» **PETITE TÂCHE A**: D'après l'extrait sur la société civile, à quelle part du programme national d'investissement public les ONG de développement du Bangladesh auraient-elles contribué entre 1994 et 1995 ?
***** EXTRAIT FOURNI *****
La seconde facette (bottom up) de la société civile renvoie à la montée de la contestation des organisations de ce secteur contre le déclin des politiques sociales impliqué par les politiques de libéralisation, de dérégulation et de privatisation du « consensus de Washington[43] ». Les politiques issues du « consensus de Washington » ont en effet eu dans certains pays des conséquences sociales néfastes qui ont stimulé l’essor du secteur associatif : au Bangladesh par exemple, la mise en oeuvre de programmes d’ajustement structurels (pas) par les élites politiques a abouti à la marginalisation économique de la grande majorité de la population et n’a pas permis d’initier un processus de démocratisation. Face à cet échec, le secteur associatif s’est fortement mobilisé dans le but d’augmenter les capacités de contrôle des citoyens sur leurs conditions matérielles de vie (empowerment) : entre 1994-1995, près de 1 000 ong consacrées au développement auraient contribué au financement d’environ 20 % du programme national d’investissement public. Au Zimbabwe, les pas semblent avoir également stimulé le développement de poches de résistance à la politique gouvernementale par les ong[44].
***** DONNÉES FOURNIES *****
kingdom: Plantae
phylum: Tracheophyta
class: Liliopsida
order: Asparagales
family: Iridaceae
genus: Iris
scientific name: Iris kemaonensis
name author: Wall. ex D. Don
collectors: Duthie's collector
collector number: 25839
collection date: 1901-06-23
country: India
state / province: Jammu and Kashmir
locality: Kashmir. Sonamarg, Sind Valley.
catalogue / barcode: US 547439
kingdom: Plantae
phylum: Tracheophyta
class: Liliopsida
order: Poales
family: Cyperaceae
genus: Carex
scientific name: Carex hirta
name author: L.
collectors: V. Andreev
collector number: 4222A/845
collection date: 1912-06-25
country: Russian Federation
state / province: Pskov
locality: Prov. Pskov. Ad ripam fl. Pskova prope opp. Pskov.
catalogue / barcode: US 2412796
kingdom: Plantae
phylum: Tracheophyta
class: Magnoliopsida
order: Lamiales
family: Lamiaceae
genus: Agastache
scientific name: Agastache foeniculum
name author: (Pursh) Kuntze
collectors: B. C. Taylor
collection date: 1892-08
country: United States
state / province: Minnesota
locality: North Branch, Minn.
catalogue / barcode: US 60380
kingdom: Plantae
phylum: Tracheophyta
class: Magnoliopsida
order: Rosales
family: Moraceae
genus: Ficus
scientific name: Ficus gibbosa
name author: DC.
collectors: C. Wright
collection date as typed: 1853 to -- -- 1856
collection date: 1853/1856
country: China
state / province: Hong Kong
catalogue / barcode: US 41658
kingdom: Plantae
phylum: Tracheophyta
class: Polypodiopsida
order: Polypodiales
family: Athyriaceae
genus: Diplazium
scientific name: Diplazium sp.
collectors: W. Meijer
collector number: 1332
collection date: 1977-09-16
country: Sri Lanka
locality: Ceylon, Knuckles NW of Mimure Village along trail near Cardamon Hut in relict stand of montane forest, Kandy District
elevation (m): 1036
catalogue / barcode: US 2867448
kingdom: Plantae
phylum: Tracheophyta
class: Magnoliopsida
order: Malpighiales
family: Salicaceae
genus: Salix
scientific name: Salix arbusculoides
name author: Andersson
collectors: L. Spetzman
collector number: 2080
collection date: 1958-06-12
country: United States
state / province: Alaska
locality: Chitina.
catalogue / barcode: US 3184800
*****
» **PETITE TÂCHE B**: Modifiez la liste de la ligne qui contient "genus: Salix" jusqu'à la fin de la liste, ces deux bornes comprises. Remplacez "collector number" par "numéro du collecteur", ne changez rien d'autre et ne donnez que ces lignes.

» **CORRIGÉ A**: À environ 20 % de son financement.

» **CORRIGÉ B**:
genus: Salix
scientific name: Salix arbusculoides
name author: Andersson
collectors: L. Spetzman
numéro du collecteur: 2080
collection date: 1958-06-12
country: United States
state / province: Alaska
locality: Chitina.
catalogue / barcode: US 3184800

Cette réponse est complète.